Stored data entries:
•••

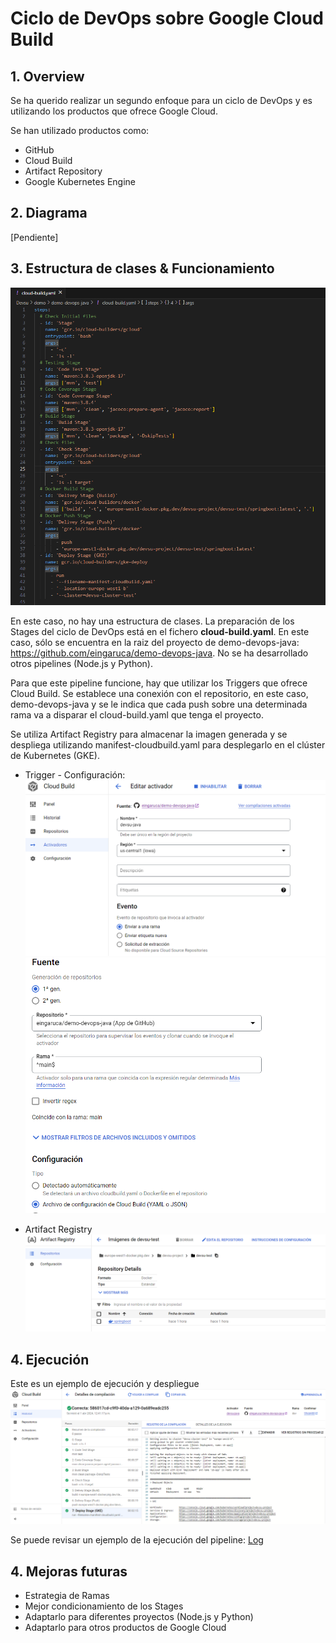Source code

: # Ciclo de DevOps sobre Google Cloud Build

## 1. Overview
Se ha querido realizar un segundo enfoque para un ciclo de DevOps y es utilizando los productos que ofrece Google Cloud.

Se han utilizado productos como:
- GitHub
- Cloud Build
- Artifact Repository
- Google Kubernetes Engine

## 2. Diagrama
[Pendiente]
## 3. Estructura de clases & Funcionamiento
![Alt text](images/cloud-build.png)

En este caso, no hay una estructura de clases. La preparación de los Stages del ciclo de DevOps está en el fichero **cloud-build.yaml**. En este caso, sólo se encuentra en la raiz del proyecto de demo-devops-java: https://github.com/eingaruca/demo-devops-java. No se ha desarrollado otros pipelines (Node.js y Python).

Para que este pipeline funcione, hay que utilizar los Triggers que ofrece Cloud Build. Se establece una conexión con el repositorio, en este caso, demo-devops-java y se le indica que cada push sobre una determinada rama va a disparar el cloud-build.yaml que tenga el proyecto.

Se utiliza Artifact Registry para almacenar la imagen generada y se despliega utilizando manifest-cloudbuild.yaml para desplegarlo en el clúster de Kubernetes (GKE).

- Trigger - Configuración:
![Alt text](images/trigger-1.png)
![Alt text](images/trigger-2.png)

- Artifact Registry
![Alt text](images/artifact-registry.png)

## 4. Ejecución
Este es un ejemplo de ejecución y despliegue
![Alt text](images/cloud-build-exec.png)

Se puede revisar un ejemplo de la ejecución del pipeline: [Log](cloud-build-log.txt)

## 4. Mejoras futuras
- Estrategia de Ramas
- Mejor condicionamiento de los Stages
- Adaptarlo para diferentes proyectos (Node.js y Python)
- Adaptarlo para otros productos de Google Cloud
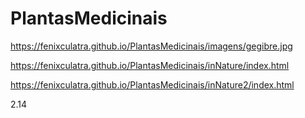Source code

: # PlantasMedicinais

https://fenixculatra.github.io/PlantasMedicinais/imagens/gegibre.jpg

https://fenixculatra.github.io/PlantasMedicinais/inNature/index.html

https://fenixculatra.github.io/PlantasMedicinais/inNature2/index.html

2.14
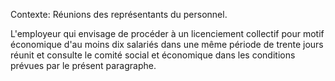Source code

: Contexte: Réunions des représentants du personnel.

L'employeur qui envisage de procéder à un licenciement collectif pour motif économique d'au moins dix salariés dans une même période de trente jours réunit et consulte le comité social et économique dans les conditions prévues par le présent paragraphe.
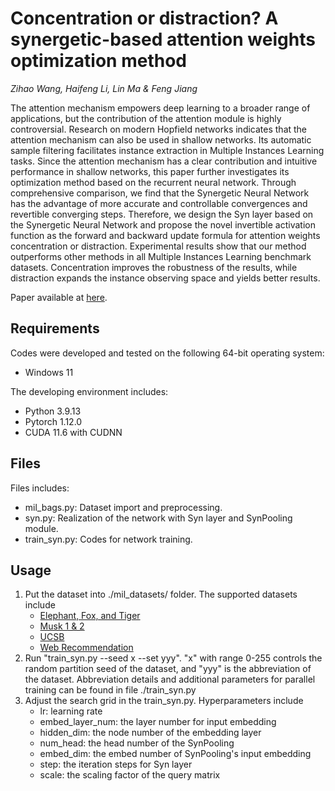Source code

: # Concentration or distraction? A synergetic-based attention weights optimization method
*Zihao Wang, Haifeng Li, Lin Ma & Feng Jiang*

The attention mechanism empowers deep learning to a broader range of applications, but the contribution of the attention module is highly controversial. Research on modern Hopfield networks indicates that the attention mechanism can also be used in shallow networks. Its automatic sample filtering facilitates instance extraction in Multiple Instances Learning tasks. Since the attention mechanism has a clear contribution and intuitive performance in shallow networks, this paper further investigates its optimization method based on the recurrent neural network. Through comprehensive comparison, we find that the Synergetic Neural Network has the advantage of more accurate and controllable convergences and revertible converging steps. Therefore, we design the Syn layer based on the Synergetic Neural Network and propose the novel invertible activation function as the forward and backward update formula for attention weights concentration or distraction. Experimental results show that our method outperforms other methods in all Multiple Instances Learning benchmark datasets. Concentration improves the robustness of the results, while distraction expands the instance observing space and yields better results.

Paper available at [here](https://link.springer.com/article/10.1007/s40747-023-01133-0).

## Requirements

Codes were developed and tested on the following 64-bit operating system:

* Windows 11

The developing environment includes:

* Python 3.9.13
* Pytorch 1.12.0
* CUDA 11.6 with CUDNN

## Files

Files includes:

* mil_bags.py: Dataset import and preprocessing.
* syn.py: Realization of the network with Syn layer and SynPooling module.
* train_syn.py: Codes for network training.

## Usage

1. Put the dataset into ./mil_datasets/ folder. The supported datasets include
   * [Elephant, Fox, and Tiger](https://dl.acm.org/doi/10.5555/2968618.2968690)
   * [Musk 1 & 2](https://dl.acm.org/doi/10.1016/S0004-3702(96)00034-3)
   * [UCSB](https://bioimage.ucsb.edu/research/bio-segmentation)
   * [Web Recommendation](https://dl.acm.org/doi/10.1007/s10489-005-5602-z)
2. Run "train_syn.py --seed x --set yyy". "x" with range 0-255 controls the random partition seed of the dataset, and "yyy" is the abbreviation of the dataset. Abbreviation details and additional parameters for parallel training can be found in file ./train_syn.py
3. Adjust the search grid in the train_syn.py. Hyperparameters include
   * lr: learning rate
   * embed_layer_num: the layer number for input embedding
   * hidden_dim: the node number of the embedding layer
   * num_head: the head number of the SynPooling
   * embed_dim: the embed number of SynPooling's input embedding
   * step: the iteration steps for Syn layer
   * scale: the scaling factor of the query matrix

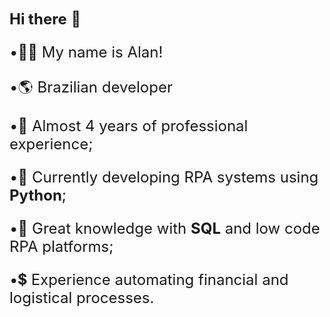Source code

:   <font size=5>**Hi there** 👋

  •🙋🏻 My name is Alan!
     
  •🌎 Brazilian developer

  •📅 Almost 4 years of professional experience;
  
  •🐍 Currently developing RPA systems using **Python**;
  
  •💬 Great knowledge with **SQL** and low code RPA platforms;
  
  •💲 Experience automating financial and logistical processes.
<!---
alanfurquim/alanfurquim is a ✨ special ✨ repository because its `README.md` (this file) appears on your GitHub profile.
You can click the Preview link to take a look at your changes.
--->

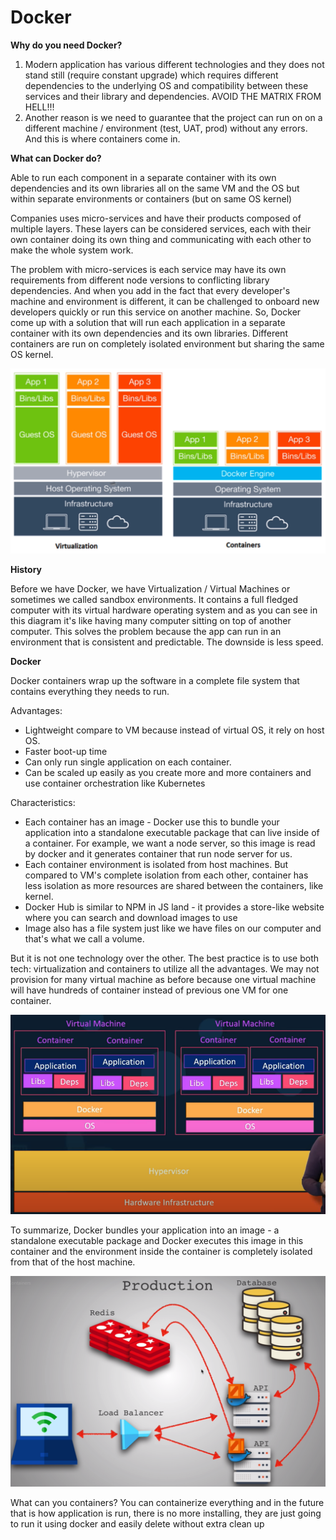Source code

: # Docker

**Why do you need Docker?**

1. Modern application has various different technologies and they does not stand still \(require constant upgrade\) which requires different dependencies to the underlying OS and compatibility between these services and their library and dependencies. AVOID THE MATRIX FROM HELL!!!
2. Another reason is we need to guarantee that the project can run on on a different machine / environment \(test, UAT, prod\) without any errors. And this is where containers come in.

**What can Docker do?**

Able to run each component in a separate container with its own dependencies and its own libraries all on the same VM and the OS but within separate environments or containers \(but on same OS kernel\)

Companies uses micro-services and have their products composed of multiple layers. These layers can be considered services, each with their own container doing its own thing and communicating with each other to make the whole system work.

The problem with micro-services is each service may have its own requirements from different node versions to conflicting library dependencies. And when you add in the fact that every developer's machine and environment is different, it can be challenged to onboard new developers quickly or run this service on another machine. So, Docker come up with a solution that will run each application in a separate container with its own dependencies and its own libraries. Different containers are run on completely isolated environment but sharing the same OS kernel.

![](../../.gitbook/assets/1.png)

**History**

Before we have Docker, we have Virtualization / Virtual Machines or sometimes we called sandbox environments. It contains a full fledged computer with its virtual hardware operating system and as you can see in this diagram it's like having many computer sitting on top of another computer. This solves the problem because the app can run in an environment that is consistent and predictable. The downside is less speed.

**Docker**

Docker containers wrap up the software in a complete file system that contains everything they needs to run. 

Advantages: 

* Lightweight compare to VM because instead of virtual OS, it rely on host OS.
* Faster boot-up time
* Can only run single application on each container.
* Can be scaled up easily as you create more and more containers and use container orchestration like Kubernetes 

Characteristics:

* Each container has an image - Docker use this to bundle your application into a standalone executable package that can live inside of a container. For example, we want a node server, so this image is read by docker and it generates container that run node server for us.
* Each container environment is isolated from host machines. But compared to VM's complete isolation from each other, container has less isolation as more resources are shared between the containers, like kernel.
* Docker Hub is similar to NPM in JS land - it provides a store-like website where you can search and download images to use
* Image also has a file system just like we have files on our computer and that's what we call a volume.

But it is not one technology over the other. The best practice is to use both tech: virtualization and containers to utilize all the advantages. We may not provision for many virtual machine as before because one virtual machine will have hundreds of container instead of previous one VM for one container.

![](../../.gitbook/assets/1%20%281%29.png)

To summarize, Docker bundles your application into an image - a standalone executable package and Docker executes this image in this container and the environment inside the container is completely isolated from that of the host machine.

![Creating many containers as you scale up and use Load Balancer to distribute request](../../.gitbook/assets/2.png)

What can you containers? You can containerize everything and in the future that is how application is run, there is no more installing, they are just going to run it using docker and easily delete without extra clean up

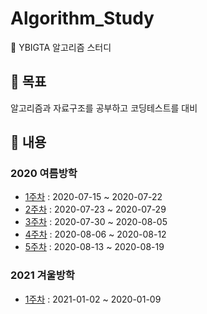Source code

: # Algorithm_Study

:book: YBIGTA 알고리즘 스터디

## :dart: 목표

알고리즘과 자료구조를 공부하고 코딩테스트를 대비

## :memo: 내용

### 2020 여름방학

- <a href="./programmers/week1.md">1주차</a> : 2020-07-15 ~ 2020-07-22
- <a href="./programmers/week2.md">2주차</a> : 2020-07-23 ~ 2020-07-29
- <a href="./programmers/week3.md">3주차</a> : 2020-07-30 ~ 2020-08-05
- <a href="./programmers/week4.md">4주차</a> : 2020-08-06 ~ 2020-08-12
- <a href="./programmers/week5.md">5주차</a> : 2020-08-13 ~ 2020-08-19

### 2021 겨울방학

- <a href="./programmers/winter_week1.md">1주차</a> : 2021-01-02 ~ 2020-01-09
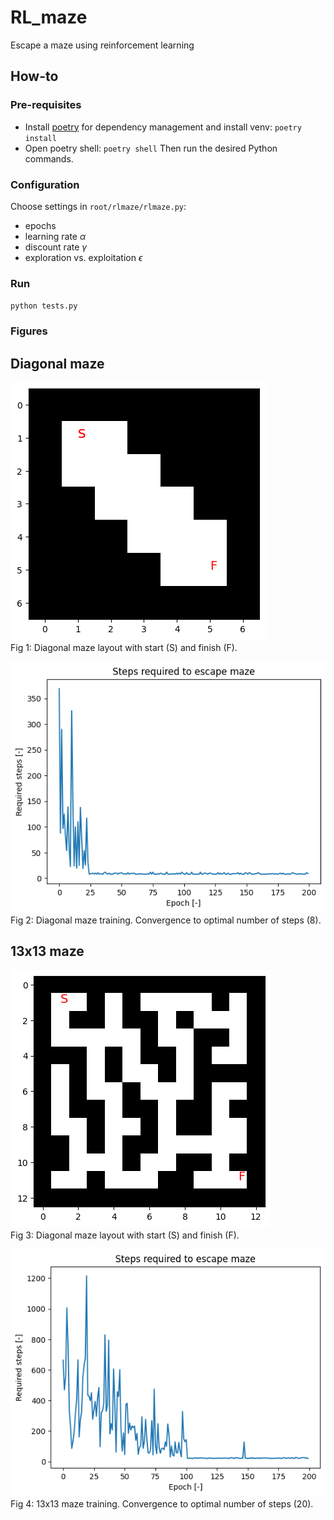 # RL_maze
Escape a maze using reinforcement learning

## How-to

### Pre-requisites
- Install [poetry](https://python-poetry.org/) for dependency management and install venv:
  `poetry install`
- Open poetry shell:
  `poetry shell`
Then run the desired Python commands.

### Configuration
Choose settings in `root/rlmaze/rlmaze.py`:
- epochs
- learning rate $\alpha$
- discount rate $\gamma$
- exploration vs. exploitation $\epsilon$

### Run
`python tests.py`

### Figures

## Diagonal maze
![Example image](/images/maze_diagonal.png "Diagonal maze layout")  
Fig 1: Diagonal maze layout with start (S) and finish (F).

![Example image](/images/maze_diagonal_training.png "Diagonal maze training")  
Fig 2: Diagonal maze training. Convergence to optimal number of steps (8). 

## 13x13 maze
![Example image](/images/maze_13x13.png "13x13 maze layout")  
Fig 3: Diagonal maze layout with start (S) and finish (F).

![Example image](/images/maze_13x13_training.png "13x13 maze training")  
Fig 4: 13x13 maze training. Convergence to optimal number of steps (20). 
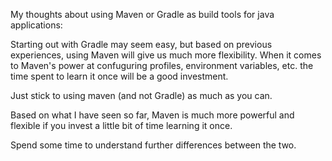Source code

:My thoughts about using Maven or Gradle as build tools for java applications:


Starting out with Gradle may seem easy, but based on previous experiences, using Maven will give us much more flexibility.
When it comes to Maven's power at confuguring profiles, environment variables, etc. the time spent to learn it once will be a good investment.

Just stick to using maven (and not Gradle) as much as you can.

Based on what I have seen so far, Maven is much more powerful and flexible if you invest a little bit of time learning it once.

Spend some time to understand further differences between the two.
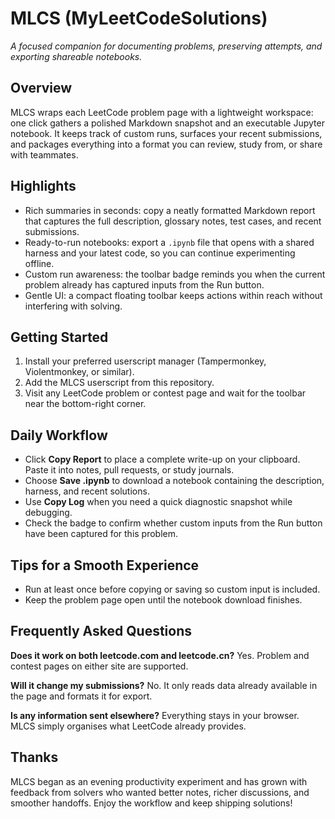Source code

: ﻿# MLCS (MyLeetCodeSolutions)

*A focused companion for documenting problems, preserving attempts, and exporting shareable notebooks.*

## Overview
MLCS wraps each LeetCode problem page with a lightweight workspace: one click gathers a polished Markdown snapshot and an executable Jupyter notebook. It keeps track of custom runs, surfaces your recent submissions, and packages everything into a format you can review, study from, or share with teammates.

## Highlights
- Rich summaries in seconds: copy a neatly formatted Markdown report that captures the full description, glossary notes, test cases, and recent submissions.
- Ready-to-run notebooks: export a `.ipynb` file that opens with a shared harness and your latest code, so you can continue experimenting offline.
- Custom run awareness: the toolbar badge reminds you when the current problem already has captured inputs from the Run button.
- Gentle UI: a compact floating toolbar keeps actions within reach without interfering with solving.

## Getting Started
1. Install your preferred userscript manager (Tampermonkey, Violentmonkey, or similar).
2. Add the MLCS userscript from this repository.
3. Visit any LeetCode problem or contest page and wait for the toolbar near the bottom-right corner.

## Daily Workflow
- Click **Copy Report** to place a complete write-up on your clipboard. Paste it into notes, pull requests, or study journals.
- Choose **Save .ipynb** to download a notebook containing the description, harness, and recent solutions.
- Use **Copy Log** when you need a quick diagnostic snapshot while debugging.
- Check the badge to confirm whether custom inputs from the Run button have been captured for this problem.

## Tips for a Smooth Experience
- Run at least once before copying or saving so custom input is included.
- Keep the problem page open until the notebook download finishes.

## Frequently Asked Questions
**Does it work on both leetcode.com and leetcode.cn?**  Yes. Problem and contest pages on either site are supported.

**Will it change my submissions?**  No. It only reads data already available in the page and formats it for export.

**Is any information sent elsewhere?**  Everything stays in your browser. MLCS simply organises what LeetCode already provides.

## Thanks
MLCS began as an evening productivity experiment and has grown with feedback from solvers who wanted better notes, richer discussions, and smoother handoffs. Enjoy the workflow and keep shipping solutions!
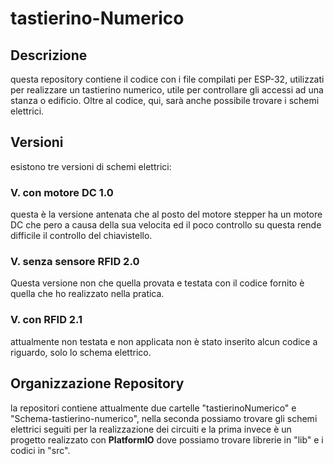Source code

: # tastierino-Numerico
## Descrizione
questa repository contiene il codice con i file compilati per ESP-32, utilizzati per realizzare un tastierino numerico, utile per controllare gli accessi ad una stanza o edificio. Oltre al codice, qui, sarà anche possibile trovare i schemi elettrici. 
## Versioni
esistono tre versioni di schemi elettrici:
### V. con motore DC 1.0
questa è la versione antenata che al posto del motore stepper ha un motore DC che pero a causa della sua velocita ed il poco controllo su questa rende difficile il controllo del chiavistello.
### V. senza sensore RFID 2.0
Questa versione non che quella provata e testata con il codice fornito è quella che ho realizzato nella pratica.
### V. con RFID 2.1
attualmente non testata e non applicata non è stato inserito alcun codice a riguardo, solo lo schema elettrico.
## Organizzazione Repository
la repositori contiene attualmente due cartelle "tastierinoNumerico" e "Schema-tastierino-numerico", nella seconda possiamo trovare gli schemi elettrici seguiti per la realizzazione dei circuiti e la prima invece è un progetto realizzato con **PlatformIO** dove possiamo trovare librerie in "lib" e i codici in "src".
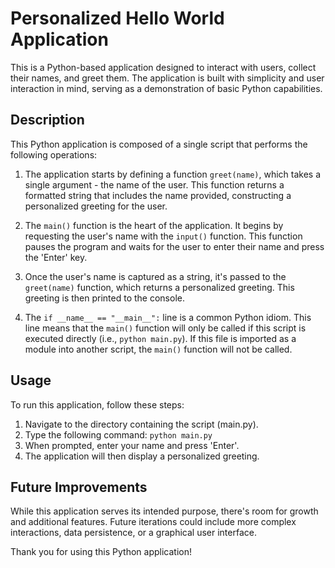 # Personalized Hello World Application

This is a Python-based application designed to interact with users, collect their names, and greet them. The application is built with simplicity and user interaction in mind, serving as a demonstration of basic Python capabilities.

## Description

This Python application is composed of a single script that performs the following operations:

1. The application starts by defining a function `greet(name)`, which takes a single argument - the name of the user. This function returns a formatted string that includes the name provided, constructing a personalized greeting for the user.

2. The `main()` function is the heart of the application. It begins by requesting the user's name with the `input()` function. This function pauses the program and waits for the user to enter their name and press the 'Enter' key.

3. Once the user's name is captured as a string, it's passed to the `greet(name)` function, which returns a personalized greeting. This greeting is then printed to the console.

4. The `if __name__ == "__main__":` line is a common Python idiom. This line means that the `main()` function will only be called if this script is executed directly (i.e., `python main.py`). If this file is imported as a module into another script, the `main()` function will not be called.

## Usage

To run this application, follow these steps:

1. Navigate to the directory containing the script (main.py).
2. Type the following command: `python main.py`
3. When prompted, enter your name and press 'Enter'.
4. The application will then display a personalized greeting.

## Future Improvements

While this application serves its intended purpose, there's room for growth and additional features. Future iterations could include more complex interactions, data persistence, or a graphical user interface.

Thank you for using this Python application!
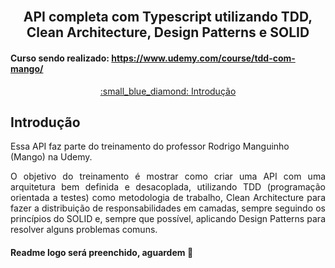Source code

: <h2 align="center">
  <br>
  API completa com Typescript utilizando TDD, Clean Architecture, Design Patterns e SOLID  
  <br>
</h2>

#### Curso sendo realizado: https://www.udemy.com/course/tdd-com-mango/

<p align="center">
  <a href="#introdução">:small_blue_diamond: Introdução</a> 
</p>

## Introdução

<p>Essa API faz parte do treinamento do professor Rodrigo Manguinho (Mango) na Udemy.</p>
<p align="justify">
O objetivo do treinamento é mostrar como criar uma API com uma arquitetura bem definida e desacoplada, utilizando TDD (programação orientada a testes) como metodologia de trabalho, Clean Architecture para fazer a distribuição de responsabilidades em camadas, sempre seguindo os princípios do SOLID e, sempre que possível, aplicando Design Patterns para resolver alguns problemas comuns.
</p>

#### Readme logo será preenchido, aguardem :wave: 

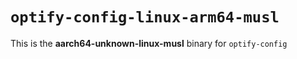 # `optify-config-linux-arm64-musl`

This is the **aarch64-unknown-linux-musl** binary for `optify-config`
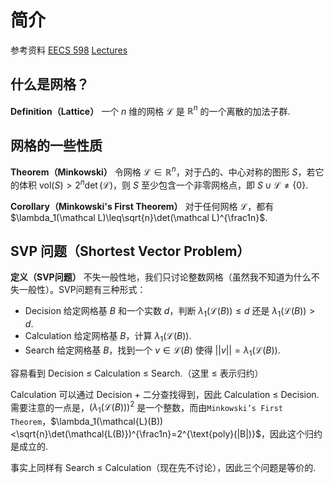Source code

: # 简介

参考资料 [EECS 598](https://web.eecs.umich.edu/~cpeikert/lic15/) [Lectures](https://github.com/cpeikert/LatticesInCryptography/)

## 什么是网格？

**Definition（Lattice）** 一个 $n$ 维的网格 $\mathcal{L}$ 是 $\mathbb{R}^n$ 的一个离散的加法子群.

## 网格的一些性质

**Theorem（Minkowski）** 令网格 $\mathcal{L}\in\mathbb R^n$，对于凸的、中心对称的图形 $S$，若它的体积 $\text{vol}(S)> 2^n\det(\mathcal{L})$，则 $S$ 至少包含一个非零网格点，即 $S\cup\mathcal{L}\neq\{0\}$.

**Corollary（Minkowski's First Theorem）** 对于任何网格 $\mathcal{L}$，都有 $\lambda_1(\mathcal L)\leq\sqrt{n}\det(\mathcal L)^{\frac1n}$.

## SVP 问题（Shortest Vector Problem）

**定义（SVP问题）** 不失一般性地，我们只讨论整数网格（虽然我不知道为什么不失一般性）。SVP问题有三种形式：

- Decision 给定网格基 $B$ 和一个实数 $d$，判断 $\lambda_1(\mathcal{L}(B))\leq d$ 还是 $\lambda_1(\mathcal{L}(B))>d$.
- Calculation 给定网格基 $B$，计算 $\lambda_1(\mathcal{L}(B))$.
- Search 给定网格基 $B$，找到一个 $v\in\mathcal{L}(B)$ 使得 $||v||=\lambda_1(\mathcal{L}(B))$.

容易看到 Decision $\leq$ Calculation $\leq$ Search.（这里 $\leq$ 表示归约）

Calculation 可以通过 Decision + 二分查找得到，因此 Calculation $\leq$ Decision.需要注意的一点是，$(\lambda_1(\mathcal{L}(B)))^2$ 是一个整数，而由`Minkowski’s First Theorem`，$\lambda_1(\mathcal{L}(B))<\sqrt{n}\det(\mathcal{L(B)})^{\frac1n}=2^{\text{poly}(|B|)}$，因此这个归约是成立的.

事实上同样有 Search $\leq$ Calculation（现在先不讨论），因此三个问题是等价的.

•••

# What you have to do
Can you transcribe, word for word, the stretch from the line containing "Docker containers wrap" through the line containing "to distribute request](../../.gitbook/assets/2.png)"?

# Your solution
Docker containers wrap up the software in a complete file system that contains everything they needs to run. 

Advantages: 

* Lightweight compare to VM because instead of virtual OS, it rely on host OS.
* Faster boot-up time
* Can only run single application on each container.
* Can be scaled up easily as you create more and more containers and use container orchestration like Kubernetes 

Characteristics:

* Each container has an image - Docker use this to bundle your application into a standalone executable package that can live inside of a container. For example, we want a node server, so this image is read by docker and it generates container that run node server for us.
* Each container environment is isolated from host machines. But compared to VM's complete isolation from each other, container has less isolation as more resources are shared between the containers, like kernel.
* Docker Hub is similar to NPM in JS land - it provides a store-like website where you can search and download images to use
* Image also has a file system just like we have files on our computer and that's what we call a volume.

But it is not one technology over the other. The best practice is to use both tech: virtualization and containers to utilize all the advantages. We may not provision for many virtual machine as before because one virtual machine will have hundreds of container instead of previous one VM for one container.

![](../../.gitbook/assets/1%20%281%29.png)

To summarize, Docker bundles your application into an image - a standalone executable package and Docker executes this image in this container and the environment inside the container is completely isolated from that of the host machine.

![Creating many containers as you scale up and use Load Balancer to distribute request](../../.gitbook/assets/2.png)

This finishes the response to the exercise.